Required action:
In the records below, find the line containing "遺伝子カウンセリングを受けられる" and restate it and all lines after it exactly, through the last line.

Provided data:
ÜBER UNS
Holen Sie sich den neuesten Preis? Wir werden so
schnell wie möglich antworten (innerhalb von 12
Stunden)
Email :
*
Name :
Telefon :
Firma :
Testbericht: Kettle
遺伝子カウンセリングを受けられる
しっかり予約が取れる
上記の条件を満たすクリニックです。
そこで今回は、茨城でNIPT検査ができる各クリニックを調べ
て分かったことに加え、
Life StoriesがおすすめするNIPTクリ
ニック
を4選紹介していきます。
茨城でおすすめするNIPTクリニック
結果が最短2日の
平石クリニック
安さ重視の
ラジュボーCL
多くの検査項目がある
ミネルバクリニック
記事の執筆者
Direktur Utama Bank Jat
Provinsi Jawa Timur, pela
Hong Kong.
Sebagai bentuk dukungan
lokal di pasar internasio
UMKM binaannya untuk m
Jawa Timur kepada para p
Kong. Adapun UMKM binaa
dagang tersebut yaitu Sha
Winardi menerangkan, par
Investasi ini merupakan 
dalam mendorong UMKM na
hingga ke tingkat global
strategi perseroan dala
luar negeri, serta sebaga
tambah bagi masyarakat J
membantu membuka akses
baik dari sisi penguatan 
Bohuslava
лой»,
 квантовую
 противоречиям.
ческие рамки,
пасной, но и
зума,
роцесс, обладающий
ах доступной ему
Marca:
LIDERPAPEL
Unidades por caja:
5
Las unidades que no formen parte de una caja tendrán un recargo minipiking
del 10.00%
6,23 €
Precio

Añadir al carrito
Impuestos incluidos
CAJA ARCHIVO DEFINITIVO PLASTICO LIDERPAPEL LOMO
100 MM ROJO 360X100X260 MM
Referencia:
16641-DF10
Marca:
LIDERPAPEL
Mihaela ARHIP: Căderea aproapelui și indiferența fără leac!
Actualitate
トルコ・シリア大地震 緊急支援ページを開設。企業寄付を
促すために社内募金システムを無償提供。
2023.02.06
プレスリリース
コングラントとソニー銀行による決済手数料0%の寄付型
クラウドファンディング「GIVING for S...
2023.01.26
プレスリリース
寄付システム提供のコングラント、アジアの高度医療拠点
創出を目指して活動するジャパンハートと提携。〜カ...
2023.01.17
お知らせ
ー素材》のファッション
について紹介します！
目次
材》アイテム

Completed exercise:
遺伝子カウンセリングを受けられる
しっかり予約が取れる
上記の条件を満たすクリニックです。
そこで今回は、茨城でNIPT検査ができる各クリニックを調べ
て分かったことに加え、
Life StoriesがおすすめするNIPTクリ
ニック
を4選紹介していきます。
茨城でおすすめするNIPTクリニック
結果が最短2日の
平石クリニック
安さ重視の
ラジュボーCL
多くの検査項目がある
ミネルバクリニック
記事の執筆者
Direktur Utama Bank Jat
Provinsi Jawa Timur, pela
Hong Kong.
Sebagai bentuk dukungan
lokal di pasar internasio
UMKM binaannya untuk m
Jawa Timur kepada para p
Kong. Adapun UMKM binaa
dagang tersebut yaitu Sha
Winardi menerangkan, par
Investasi ini merupakan 
dalam mendorong UMKM na
hingga ke tingkat global
strategi perseroan dala
luar negeri, serta sebaga
tambah bagi masyarakat J
membantu membuka akses
baik dari sisi penguatan 
Bohuslava
лой»,
 квантовую
 противоречиям.
ческие рамки,
пасной, но и
зума,
роцесс, обладающий
ах доступной ему
Marca:
LIDERPAPEL
Unidades por caja:
5
Las unidades que no formen parte de una caja tendrán un recargo minipiking
del 10.00%
6,23 €
Precio

Añadir al carrito
Impuestos incluidos
CAJA ARCHIVO DEFINITIVO PLASTICO LIDERPAPEL LOMO
100 MM ROJO 360X100X260 MM
Referencia:
16641-DF10
Marca:
LIDERPAPEL
Mihaela ARHIP: Căderea aproapelui și indiferența fără leac!
Actualitate
トルコ・シリア大地震 緊急支援ページを開設。企業寄付を
促すために社内募金システムを無償提供。
2023.02.06
プレスリリース
コングラントとソニー銀行による決済手数料0%の寄付型
クラウドファンディング「GIVING for S...
2023.01.26
プレスリリース
寄付システム提供のコングラント、アジアの高度医療拠点
創出を目指して活動するジャパンハートと提携。〜カ...
2023.01.17
お知らせ
ー素材》のファッション
について紹介します！
目次
材》アイテム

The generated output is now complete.